(Source passage Opens)

Predicting cancer with swarm-learning without exposing personal data

Artificial intelligence can predict the presence of molecular alterations directly from routine histopathology slides.

Share

Published on May 6, 2022

by Pritam Bordoloi

Around 10 million cancer deaths were reported in 2020. In the same year, an estimated 19.3 million new cancer cases were registered, according to the Global Cancer Statistics 2020 report. In India, around 50 percent of deaths are due to late diagnosis.

Early detection can prevent a lot of cancer deaths. The AI models trained on large datasets comprising X-ray scans, test results and reams of medical literature have made early detection of cancer possible in many cases. However, the data used to train such models contain personally identifiable information, and a data breach could have serious ramifications.

Artificial intelligence can predict the presence of molecular alterations directly from routine histopathology slides. However, training robust AI systems requires large datasets for which data collection faces practical, ethical and legal obstacles. These obstacles could be overcome with swarm learning (SL), in which partners jointly train AI models while avoiding data transfer and monopolistic data governance.

Right on cue, a team of scientists has developed a novel AI technique for cancer detection without putting the personal information of the patients in danger. The research paper called, ‘Swarm learning for decentralised artificial intelligence in cancer histopathology’ claimed AI can help extract a wealth of clinically relevant data from digitised histopathology images without disclosing the information from hospitals.

The methodology

The research involves using the swarm-learning (SL) system to predict cancer by studying medical images of patient tissues. The researchers used the technique to teach the AI algorithms to spot patterns in data, such as genetic changes in human tissue.

(Source passage Closes)
(Records shown Opens)

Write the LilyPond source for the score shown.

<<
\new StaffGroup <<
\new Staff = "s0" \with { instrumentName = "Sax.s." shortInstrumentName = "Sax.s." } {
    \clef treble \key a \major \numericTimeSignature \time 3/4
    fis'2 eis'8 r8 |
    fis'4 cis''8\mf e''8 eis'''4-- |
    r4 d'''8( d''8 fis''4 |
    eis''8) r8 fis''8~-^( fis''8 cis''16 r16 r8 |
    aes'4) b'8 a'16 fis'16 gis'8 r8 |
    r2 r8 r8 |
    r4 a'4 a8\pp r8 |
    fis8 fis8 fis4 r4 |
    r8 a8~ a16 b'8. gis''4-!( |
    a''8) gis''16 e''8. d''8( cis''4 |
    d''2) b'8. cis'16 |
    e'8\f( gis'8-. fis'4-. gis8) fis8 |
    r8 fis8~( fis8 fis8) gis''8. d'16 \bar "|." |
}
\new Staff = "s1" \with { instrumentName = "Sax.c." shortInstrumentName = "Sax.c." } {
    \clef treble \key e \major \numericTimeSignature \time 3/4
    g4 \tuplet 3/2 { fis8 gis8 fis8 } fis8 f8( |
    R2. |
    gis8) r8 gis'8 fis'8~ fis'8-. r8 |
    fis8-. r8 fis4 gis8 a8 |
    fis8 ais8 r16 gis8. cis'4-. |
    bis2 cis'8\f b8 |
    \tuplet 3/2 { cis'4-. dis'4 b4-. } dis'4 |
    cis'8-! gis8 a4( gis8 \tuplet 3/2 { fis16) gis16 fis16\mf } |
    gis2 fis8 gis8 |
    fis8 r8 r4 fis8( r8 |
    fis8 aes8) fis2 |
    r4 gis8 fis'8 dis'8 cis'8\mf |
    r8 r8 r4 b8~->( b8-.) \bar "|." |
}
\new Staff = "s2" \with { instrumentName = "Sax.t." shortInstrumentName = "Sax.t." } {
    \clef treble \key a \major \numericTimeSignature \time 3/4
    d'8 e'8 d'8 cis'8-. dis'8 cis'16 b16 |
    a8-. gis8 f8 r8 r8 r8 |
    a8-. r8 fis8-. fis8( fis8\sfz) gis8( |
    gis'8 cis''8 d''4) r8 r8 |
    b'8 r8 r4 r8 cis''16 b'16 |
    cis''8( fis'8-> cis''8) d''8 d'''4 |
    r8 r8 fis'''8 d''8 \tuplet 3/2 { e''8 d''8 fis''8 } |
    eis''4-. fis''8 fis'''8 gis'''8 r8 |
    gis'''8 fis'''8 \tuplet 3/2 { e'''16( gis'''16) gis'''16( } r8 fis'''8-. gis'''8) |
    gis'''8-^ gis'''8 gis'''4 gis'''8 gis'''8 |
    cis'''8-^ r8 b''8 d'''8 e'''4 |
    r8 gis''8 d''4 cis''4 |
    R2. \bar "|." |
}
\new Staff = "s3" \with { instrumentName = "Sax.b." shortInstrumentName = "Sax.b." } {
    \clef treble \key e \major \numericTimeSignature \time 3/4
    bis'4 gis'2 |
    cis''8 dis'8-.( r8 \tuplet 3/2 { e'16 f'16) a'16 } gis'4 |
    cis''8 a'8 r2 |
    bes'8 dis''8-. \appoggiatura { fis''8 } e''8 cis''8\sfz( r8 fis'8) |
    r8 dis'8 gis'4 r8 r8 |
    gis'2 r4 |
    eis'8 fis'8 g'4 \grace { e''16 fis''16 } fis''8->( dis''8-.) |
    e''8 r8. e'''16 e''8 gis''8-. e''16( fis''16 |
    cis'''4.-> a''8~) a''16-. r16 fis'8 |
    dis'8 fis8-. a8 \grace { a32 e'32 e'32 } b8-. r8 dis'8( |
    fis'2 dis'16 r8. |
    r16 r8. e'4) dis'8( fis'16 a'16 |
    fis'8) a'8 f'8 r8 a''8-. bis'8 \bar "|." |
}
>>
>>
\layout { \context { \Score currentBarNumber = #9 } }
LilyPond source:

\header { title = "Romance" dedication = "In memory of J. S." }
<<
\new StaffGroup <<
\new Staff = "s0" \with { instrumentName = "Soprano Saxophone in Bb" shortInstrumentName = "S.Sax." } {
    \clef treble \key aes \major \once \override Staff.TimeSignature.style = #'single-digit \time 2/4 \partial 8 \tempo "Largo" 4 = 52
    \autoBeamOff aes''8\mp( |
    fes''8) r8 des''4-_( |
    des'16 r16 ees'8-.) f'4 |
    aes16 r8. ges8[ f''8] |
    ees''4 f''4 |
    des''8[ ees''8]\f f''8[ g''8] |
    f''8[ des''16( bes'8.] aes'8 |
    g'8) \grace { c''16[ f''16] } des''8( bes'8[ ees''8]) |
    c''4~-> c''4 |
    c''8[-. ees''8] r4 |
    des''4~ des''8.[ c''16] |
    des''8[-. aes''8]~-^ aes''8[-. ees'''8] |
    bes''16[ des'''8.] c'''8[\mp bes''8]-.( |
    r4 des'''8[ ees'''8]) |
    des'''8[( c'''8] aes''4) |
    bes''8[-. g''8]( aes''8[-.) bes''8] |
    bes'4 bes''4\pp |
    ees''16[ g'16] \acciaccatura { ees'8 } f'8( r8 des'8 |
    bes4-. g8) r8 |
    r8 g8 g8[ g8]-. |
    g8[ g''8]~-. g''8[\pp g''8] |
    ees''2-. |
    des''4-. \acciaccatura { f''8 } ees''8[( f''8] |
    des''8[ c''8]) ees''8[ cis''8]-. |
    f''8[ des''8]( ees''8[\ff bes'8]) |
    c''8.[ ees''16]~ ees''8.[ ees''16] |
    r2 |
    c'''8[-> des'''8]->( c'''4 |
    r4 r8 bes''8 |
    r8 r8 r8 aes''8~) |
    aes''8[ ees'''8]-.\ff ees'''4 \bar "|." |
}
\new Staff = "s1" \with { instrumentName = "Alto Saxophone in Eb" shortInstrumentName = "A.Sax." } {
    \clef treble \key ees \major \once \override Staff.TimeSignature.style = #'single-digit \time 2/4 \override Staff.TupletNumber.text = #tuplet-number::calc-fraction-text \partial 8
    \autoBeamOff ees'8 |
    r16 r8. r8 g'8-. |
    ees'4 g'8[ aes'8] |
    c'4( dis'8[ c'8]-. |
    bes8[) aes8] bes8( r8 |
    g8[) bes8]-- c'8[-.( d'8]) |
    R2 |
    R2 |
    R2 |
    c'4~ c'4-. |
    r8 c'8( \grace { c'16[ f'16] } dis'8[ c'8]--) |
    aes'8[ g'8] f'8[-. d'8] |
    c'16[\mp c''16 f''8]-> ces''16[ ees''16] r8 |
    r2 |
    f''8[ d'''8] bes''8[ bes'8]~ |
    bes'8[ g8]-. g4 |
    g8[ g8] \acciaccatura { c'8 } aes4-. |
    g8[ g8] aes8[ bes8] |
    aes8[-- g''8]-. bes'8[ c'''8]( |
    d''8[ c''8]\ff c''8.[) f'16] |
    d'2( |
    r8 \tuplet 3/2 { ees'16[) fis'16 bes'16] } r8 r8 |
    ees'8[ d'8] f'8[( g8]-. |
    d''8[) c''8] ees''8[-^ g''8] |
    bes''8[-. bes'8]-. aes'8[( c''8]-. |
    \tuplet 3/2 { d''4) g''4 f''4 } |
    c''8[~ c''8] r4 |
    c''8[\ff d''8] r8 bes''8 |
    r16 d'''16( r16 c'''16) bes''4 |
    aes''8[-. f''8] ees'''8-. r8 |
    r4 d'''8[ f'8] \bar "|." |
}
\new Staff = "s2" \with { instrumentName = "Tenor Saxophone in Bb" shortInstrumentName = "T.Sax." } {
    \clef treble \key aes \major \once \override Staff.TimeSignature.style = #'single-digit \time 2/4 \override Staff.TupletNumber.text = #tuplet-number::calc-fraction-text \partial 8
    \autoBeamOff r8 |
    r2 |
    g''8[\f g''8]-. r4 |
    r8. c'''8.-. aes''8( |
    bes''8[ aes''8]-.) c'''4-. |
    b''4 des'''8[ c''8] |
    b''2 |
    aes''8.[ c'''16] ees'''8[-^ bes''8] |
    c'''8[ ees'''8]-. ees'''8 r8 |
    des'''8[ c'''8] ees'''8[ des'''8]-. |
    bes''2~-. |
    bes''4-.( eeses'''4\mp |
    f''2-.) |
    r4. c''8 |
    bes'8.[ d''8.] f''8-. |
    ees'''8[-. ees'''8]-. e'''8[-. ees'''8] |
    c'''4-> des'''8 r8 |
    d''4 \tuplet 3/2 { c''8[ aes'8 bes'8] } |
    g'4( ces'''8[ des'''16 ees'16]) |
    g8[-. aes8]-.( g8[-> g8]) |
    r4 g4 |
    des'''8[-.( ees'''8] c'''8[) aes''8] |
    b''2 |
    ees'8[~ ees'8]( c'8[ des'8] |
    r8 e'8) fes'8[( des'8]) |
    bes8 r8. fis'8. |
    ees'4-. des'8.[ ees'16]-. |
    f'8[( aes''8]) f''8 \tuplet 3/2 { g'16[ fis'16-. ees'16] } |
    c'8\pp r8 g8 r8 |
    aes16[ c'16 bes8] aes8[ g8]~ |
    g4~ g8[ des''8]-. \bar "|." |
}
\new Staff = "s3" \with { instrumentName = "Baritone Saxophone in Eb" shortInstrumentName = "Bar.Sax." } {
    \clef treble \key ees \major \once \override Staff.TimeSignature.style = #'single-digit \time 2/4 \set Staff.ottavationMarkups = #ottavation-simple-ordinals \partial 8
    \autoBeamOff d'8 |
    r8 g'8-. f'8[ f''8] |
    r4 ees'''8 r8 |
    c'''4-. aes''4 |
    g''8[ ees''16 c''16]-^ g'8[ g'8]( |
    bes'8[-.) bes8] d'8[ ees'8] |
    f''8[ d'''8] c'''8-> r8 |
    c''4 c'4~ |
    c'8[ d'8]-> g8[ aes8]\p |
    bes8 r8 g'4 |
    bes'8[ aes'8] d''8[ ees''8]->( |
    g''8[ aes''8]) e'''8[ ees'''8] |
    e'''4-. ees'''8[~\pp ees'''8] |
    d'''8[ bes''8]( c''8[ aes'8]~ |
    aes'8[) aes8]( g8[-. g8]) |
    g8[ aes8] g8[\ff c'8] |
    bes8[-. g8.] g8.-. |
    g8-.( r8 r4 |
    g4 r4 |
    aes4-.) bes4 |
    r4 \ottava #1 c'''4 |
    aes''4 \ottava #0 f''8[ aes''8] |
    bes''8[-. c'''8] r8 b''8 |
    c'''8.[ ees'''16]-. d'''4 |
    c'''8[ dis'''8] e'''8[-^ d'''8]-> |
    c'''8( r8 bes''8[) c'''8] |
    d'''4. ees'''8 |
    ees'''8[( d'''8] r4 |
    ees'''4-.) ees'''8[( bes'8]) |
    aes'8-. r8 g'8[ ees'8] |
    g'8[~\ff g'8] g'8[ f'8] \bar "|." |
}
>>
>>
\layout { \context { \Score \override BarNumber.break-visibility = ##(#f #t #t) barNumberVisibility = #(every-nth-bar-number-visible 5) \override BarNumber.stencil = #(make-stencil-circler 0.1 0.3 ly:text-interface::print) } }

(Records shown Closes)

▸ Problem to work on:
Continue the article on swarm learning for cancer prediction, starting right after its last sentence.

▸ Answer to this task:
The swarm learning system then send the newly trained algorithm to a central computer, without exposing any personal data of the patient. The next step is to merge with similar algorithms created in other hospitals to develop an optimised algorithm. The information is then relayed to local hospitals, where it is compared to the original data to detect genetic mutations. The same process is repeated multiple times to improve the algorithm. This allows the algorithm to work without releasing any crucial data to third parties.

Outcome

AI models trained using SL can predict BRAF mutational status and microsatellite instability from hematoxylin and eosin (H&E)-stained pathology slides of colorectal cancer. The researchers trained AI models on three patient cohorts from Northern Ireland, Germany and the US, and validated the prediction performance in two independent datasets from the UK.

Swarm learning-based AI models outperformed most locally trained models. Further, it performed on par with models trained on merged datasets. The researchers demonstrated that SL-based AI models are data efficient.

According to a Critical Insight report, data breaches increased by 84 percent between 2018 and 2021. During the same period, the number of individuals affected has also tripled from 14 million in 2018 to 45 million in 2021. Given the rapid advancement of AI and its application in healthcare, a lot of hospitals and companies will have access to swathes of critical healthcare data.

(Source: Critical Insight)

IBM’s Cost of a Data Breach Report 2021 revealed that the global average total cost of healthcare data breaches stood at USD 4.24 million.

(Source: IBM)

Such breaches have necessitated the need for such models. In the near future, SL can be used to train distributed AI models for any histopathology image analysis task, eliminating the need for data transfer research, where protecting confidential data has become pivotal.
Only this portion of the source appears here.